# [Document passage]
+ + + + +
Hey, I recognise that logo!
Final Fantasy coming to Xbox 360 was not quite a betrayal on the level of leaving Nintendo. Rather, it simply goes to show how the JRPG series has regularly been at the center of change. It was only supposed to be one game, but Final Fantasy lives on, doing its best to adapt to the times, regardless of the roman numeral.
Comments
6 responses to “That Time Final Fantasy Ditched Nintendo For Sony”
Could have sworn that was debunked. Kotaku even reported on it.
http://www.kotaku.com.au/2015/05/debunking-the-final-fantasy-naming-myth/
Edit: although reading the comments where I linked seems to suggest he did a different interview on the FFX bonus discs saying it was him thinking of leaving the industry.
Yeah, it was Final Fantasy’s creator Hironobu Sakaguchi (not Squaresoft) that was thinking of dropping out of the industry and was giving it one last effort – although despite that, that’s not actually the reason they went with the name of Final Fantasy.
When FF7 released in Japan, I was so excited I downloaded the guide just so I could put a story to the scant online images.
I remember the ads in gaming magazines at the time that convinced me to sell my N64 and pick up a PSX. Ended up buying it too early, living off the Tekken 2 demo, Destruction Derby and the original Need For Speed for months.
When it finally released I played it to death, multiple times, loving every minute of it. One of the few games that did not disappoint in the slightest. Such wonderful memories.
8, 9, 10 and 12 were also great, and I got hyped for them too… but nothing beats the raw energy surrounding FF7 upon its release.
Maybe I can’t math good but that doesn’t seem like over 30 years to me
Man, that tech demo really shows off where a balance started to tip. Square (-soft, back then) really wanted to do bombastic cinematics in their fights and is easy to see how the capabilities of the in-game graphics -advanced for their era as they were, which is hard to appreciate 20 years later- were not up to the task.
+ + + + +
# [Dataset content]
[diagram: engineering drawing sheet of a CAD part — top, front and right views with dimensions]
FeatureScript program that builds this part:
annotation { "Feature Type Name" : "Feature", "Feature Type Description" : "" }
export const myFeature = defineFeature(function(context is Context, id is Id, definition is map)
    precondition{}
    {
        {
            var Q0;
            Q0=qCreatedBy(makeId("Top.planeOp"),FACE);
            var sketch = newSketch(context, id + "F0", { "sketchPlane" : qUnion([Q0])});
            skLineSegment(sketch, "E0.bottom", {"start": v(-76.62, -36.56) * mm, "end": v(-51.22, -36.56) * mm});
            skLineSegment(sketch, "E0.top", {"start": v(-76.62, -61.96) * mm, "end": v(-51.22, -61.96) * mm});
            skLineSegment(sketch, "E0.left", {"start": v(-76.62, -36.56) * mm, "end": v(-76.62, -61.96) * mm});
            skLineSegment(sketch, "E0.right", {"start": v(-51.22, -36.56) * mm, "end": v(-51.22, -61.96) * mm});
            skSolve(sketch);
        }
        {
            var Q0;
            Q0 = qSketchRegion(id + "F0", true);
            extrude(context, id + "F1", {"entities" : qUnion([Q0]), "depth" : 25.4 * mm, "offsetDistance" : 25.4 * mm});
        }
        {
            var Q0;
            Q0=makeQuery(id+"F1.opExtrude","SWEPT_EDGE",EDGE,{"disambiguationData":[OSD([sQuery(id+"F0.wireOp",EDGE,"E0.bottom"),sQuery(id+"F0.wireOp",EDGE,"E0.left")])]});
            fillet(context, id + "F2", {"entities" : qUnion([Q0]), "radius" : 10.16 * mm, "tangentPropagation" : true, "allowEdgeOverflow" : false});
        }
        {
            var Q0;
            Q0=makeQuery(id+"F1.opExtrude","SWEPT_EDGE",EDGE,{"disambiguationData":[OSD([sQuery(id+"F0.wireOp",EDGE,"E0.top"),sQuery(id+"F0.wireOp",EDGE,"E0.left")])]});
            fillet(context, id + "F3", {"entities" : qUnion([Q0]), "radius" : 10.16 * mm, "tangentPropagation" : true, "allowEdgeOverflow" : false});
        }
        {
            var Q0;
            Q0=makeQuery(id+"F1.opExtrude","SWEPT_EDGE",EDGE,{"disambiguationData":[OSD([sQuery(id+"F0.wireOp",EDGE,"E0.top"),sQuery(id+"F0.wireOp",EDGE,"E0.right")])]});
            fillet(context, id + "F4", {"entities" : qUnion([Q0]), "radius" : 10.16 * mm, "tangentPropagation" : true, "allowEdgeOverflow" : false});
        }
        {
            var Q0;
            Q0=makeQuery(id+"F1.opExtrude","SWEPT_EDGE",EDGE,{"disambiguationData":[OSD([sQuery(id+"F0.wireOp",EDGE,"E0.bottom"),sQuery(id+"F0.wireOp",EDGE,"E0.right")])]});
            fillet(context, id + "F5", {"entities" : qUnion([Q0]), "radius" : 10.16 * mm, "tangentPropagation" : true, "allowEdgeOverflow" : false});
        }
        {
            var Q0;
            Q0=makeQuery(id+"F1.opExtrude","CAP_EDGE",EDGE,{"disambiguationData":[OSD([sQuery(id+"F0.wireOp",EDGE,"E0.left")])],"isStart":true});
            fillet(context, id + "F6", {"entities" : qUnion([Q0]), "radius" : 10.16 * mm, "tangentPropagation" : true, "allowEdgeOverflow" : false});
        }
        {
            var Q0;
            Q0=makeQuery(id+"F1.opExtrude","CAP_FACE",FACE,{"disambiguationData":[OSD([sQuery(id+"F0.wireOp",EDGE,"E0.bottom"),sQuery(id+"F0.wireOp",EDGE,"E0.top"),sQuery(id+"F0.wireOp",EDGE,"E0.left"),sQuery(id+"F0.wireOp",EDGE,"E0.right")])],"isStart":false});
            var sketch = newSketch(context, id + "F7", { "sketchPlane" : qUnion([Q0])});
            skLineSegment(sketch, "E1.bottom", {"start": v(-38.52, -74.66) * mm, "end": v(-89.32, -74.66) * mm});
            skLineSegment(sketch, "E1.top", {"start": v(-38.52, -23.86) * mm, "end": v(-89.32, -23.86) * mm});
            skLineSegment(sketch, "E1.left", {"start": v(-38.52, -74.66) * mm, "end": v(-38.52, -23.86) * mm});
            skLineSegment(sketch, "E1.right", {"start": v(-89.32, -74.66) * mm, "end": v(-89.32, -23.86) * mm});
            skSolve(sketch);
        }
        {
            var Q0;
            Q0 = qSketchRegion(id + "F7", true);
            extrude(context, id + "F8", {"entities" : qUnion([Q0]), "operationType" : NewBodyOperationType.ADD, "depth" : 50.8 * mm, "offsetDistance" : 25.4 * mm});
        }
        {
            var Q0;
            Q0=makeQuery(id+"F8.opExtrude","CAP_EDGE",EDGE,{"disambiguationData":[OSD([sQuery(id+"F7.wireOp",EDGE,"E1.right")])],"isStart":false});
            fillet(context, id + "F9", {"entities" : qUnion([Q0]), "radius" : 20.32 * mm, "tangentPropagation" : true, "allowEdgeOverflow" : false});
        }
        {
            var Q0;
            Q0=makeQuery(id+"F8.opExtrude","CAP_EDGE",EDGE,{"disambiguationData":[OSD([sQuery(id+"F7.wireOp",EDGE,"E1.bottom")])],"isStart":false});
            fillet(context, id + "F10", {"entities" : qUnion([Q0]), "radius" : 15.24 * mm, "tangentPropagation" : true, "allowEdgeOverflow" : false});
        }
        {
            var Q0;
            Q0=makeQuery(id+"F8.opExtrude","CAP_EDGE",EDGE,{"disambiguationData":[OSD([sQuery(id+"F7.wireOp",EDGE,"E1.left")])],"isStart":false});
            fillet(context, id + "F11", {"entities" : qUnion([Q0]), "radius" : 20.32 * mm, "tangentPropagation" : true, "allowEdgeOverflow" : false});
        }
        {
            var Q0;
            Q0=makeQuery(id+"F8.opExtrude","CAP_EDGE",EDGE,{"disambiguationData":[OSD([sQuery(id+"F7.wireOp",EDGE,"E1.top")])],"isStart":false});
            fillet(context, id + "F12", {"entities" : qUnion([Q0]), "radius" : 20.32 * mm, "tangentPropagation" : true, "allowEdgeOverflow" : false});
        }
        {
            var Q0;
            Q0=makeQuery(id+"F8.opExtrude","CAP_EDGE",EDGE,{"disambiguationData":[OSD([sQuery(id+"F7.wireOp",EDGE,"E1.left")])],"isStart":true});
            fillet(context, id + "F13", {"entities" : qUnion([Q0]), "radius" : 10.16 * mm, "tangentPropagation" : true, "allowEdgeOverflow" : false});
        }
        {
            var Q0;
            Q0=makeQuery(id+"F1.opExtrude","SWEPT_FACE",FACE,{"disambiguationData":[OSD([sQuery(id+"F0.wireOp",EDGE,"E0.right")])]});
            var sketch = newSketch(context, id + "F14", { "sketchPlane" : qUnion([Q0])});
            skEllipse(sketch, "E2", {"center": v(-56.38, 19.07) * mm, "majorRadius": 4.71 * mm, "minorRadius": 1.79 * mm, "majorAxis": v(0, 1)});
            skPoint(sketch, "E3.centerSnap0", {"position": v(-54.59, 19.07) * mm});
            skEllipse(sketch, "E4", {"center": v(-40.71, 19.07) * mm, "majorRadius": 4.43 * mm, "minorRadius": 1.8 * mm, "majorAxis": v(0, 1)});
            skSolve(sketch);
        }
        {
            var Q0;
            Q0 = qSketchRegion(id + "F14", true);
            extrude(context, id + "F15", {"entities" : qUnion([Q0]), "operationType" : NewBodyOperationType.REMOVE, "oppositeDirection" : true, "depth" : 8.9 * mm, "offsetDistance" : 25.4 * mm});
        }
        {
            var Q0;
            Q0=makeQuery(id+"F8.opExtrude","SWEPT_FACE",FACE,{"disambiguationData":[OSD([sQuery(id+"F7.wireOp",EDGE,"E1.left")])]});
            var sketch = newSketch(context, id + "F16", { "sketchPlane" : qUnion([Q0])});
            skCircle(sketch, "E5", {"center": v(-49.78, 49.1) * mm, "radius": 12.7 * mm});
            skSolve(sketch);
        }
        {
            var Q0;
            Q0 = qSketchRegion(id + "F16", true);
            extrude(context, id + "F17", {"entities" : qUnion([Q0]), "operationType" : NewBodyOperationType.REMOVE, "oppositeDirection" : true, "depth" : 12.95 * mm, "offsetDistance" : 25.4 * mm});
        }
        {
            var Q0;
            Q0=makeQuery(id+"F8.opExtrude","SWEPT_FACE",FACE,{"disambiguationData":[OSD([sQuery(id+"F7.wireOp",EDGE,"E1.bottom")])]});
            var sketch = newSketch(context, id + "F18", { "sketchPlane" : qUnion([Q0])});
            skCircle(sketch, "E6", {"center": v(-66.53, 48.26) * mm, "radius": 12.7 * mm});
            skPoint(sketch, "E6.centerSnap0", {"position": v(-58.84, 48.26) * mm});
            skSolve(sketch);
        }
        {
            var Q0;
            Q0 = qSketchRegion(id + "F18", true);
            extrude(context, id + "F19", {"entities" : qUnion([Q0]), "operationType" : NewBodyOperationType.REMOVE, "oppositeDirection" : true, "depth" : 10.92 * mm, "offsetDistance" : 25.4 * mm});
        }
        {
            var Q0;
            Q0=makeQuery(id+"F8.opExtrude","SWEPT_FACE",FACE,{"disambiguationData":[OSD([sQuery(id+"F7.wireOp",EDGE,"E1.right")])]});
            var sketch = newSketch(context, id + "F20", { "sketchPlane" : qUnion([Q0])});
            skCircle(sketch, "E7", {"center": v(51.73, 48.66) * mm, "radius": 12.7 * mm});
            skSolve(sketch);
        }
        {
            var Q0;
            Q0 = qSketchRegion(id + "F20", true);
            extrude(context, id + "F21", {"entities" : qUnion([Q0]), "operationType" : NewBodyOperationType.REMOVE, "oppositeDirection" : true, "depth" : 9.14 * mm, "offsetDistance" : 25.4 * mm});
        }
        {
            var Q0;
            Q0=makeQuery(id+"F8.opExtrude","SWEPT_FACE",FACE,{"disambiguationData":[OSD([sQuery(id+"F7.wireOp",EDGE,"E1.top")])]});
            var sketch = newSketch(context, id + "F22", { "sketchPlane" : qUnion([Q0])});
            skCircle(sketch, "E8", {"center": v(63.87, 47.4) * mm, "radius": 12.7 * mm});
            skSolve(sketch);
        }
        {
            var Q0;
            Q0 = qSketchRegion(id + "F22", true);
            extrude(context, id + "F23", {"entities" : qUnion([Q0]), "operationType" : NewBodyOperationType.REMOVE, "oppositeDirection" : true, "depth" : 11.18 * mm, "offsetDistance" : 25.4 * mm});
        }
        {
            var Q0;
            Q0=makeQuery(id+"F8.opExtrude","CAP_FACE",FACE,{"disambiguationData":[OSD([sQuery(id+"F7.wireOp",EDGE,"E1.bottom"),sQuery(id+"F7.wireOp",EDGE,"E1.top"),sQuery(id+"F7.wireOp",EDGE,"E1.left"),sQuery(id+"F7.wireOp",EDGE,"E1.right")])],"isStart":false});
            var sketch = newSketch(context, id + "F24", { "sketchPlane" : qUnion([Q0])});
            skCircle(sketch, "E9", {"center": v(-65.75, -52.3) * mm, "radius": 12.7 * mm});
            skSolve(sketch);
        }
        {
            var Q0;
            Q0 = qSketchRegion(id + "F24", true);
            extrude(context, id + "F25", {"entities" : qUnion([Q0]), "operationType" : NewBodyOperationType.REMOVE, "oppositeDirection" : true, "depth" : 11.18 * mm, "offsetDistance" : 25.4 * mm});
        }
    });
+ + + + +
# [Work instructions]
a – Print the Final Fantasy page between "When FF7 released" and "upon its release.", inclusive.
b – Carry on the Final Fantasy page from its last line.

# [Answers for the tasks]
a –
When FF7 released in Japan, I was so excited I downloaded the guide just so I could put a story to the scant online images.
I remember the ads in gaming magazines at the time that convinced me to sell my N64 and pick up a PSX. Ended up buying it too early, living off the Tekken 2 demo, Destruction Derby and the original Need For Speed for months.
When it finally released I played it to death, multiple times, loving every minute of it. One of the few games that did not disappoint in the slightest. Such wonderful memories.
8, 9, 10 and 12 were also great, and I got hyped for them too… but nothing beats the raw energy surrounding FF7 upon its release.

b –
Sadly I think that this represented a breaking point for Final Fantasy and Squaresoft. By choosing to abandon a long-time ally in favour of one that offered no particularly better graphics, better architecture, nor better gameplay, but simply, the ability to insert lengthy pre-rendered CG animations, SS showed their ever-increasing infatuation with style.
If we knew better back then, perhaps we would have started to worry, but alas, we too, were too blinded by the awesome graphics to care. Don’t get me wrong, most of the Playstation 1 FFs, and other Squaresoft games (such as Chrono Cross) were still great in all other areas, but if you squint a bit while using hindsight vision, you could see the start of the trend. Hironobu Sakaguchi’s departure (the man is clearly a plot-driven storyteller) would also mark the point where substance started to falter. That brings us to what we have today: all style, almost no substance at all.
As an aside, Squaresoft’s breakup with Nintendo also marked the start of the exodus of other, previously Nintendo-loyal gamemakers such as Capcom and Konami. They had less reasons to want to leave Nintendo, so it could be presumed that they were aggressively bought in by Sony, who could use their (back then) massive industry muscle as leverage to offer greatly increased publicity and distribution. That was the year that shaped what Nintendo would be even nowadays. It’s really inspiring how after being dealt such a rough hand, Nintendo pulled themselves up by their bootstraps and found themselves a working niche that has allowed them to survive and even thrive in an industry that became eventually dominated by multinational corporations with incredibly deep pockets.
I think the absence of Capcom and Konami hurt them a lot more. In fact the lack of fighting games was a huge detraction for the N64
I wouldn’t be that sympathetic to Nintendo. Their business practices were draconian in the 90s.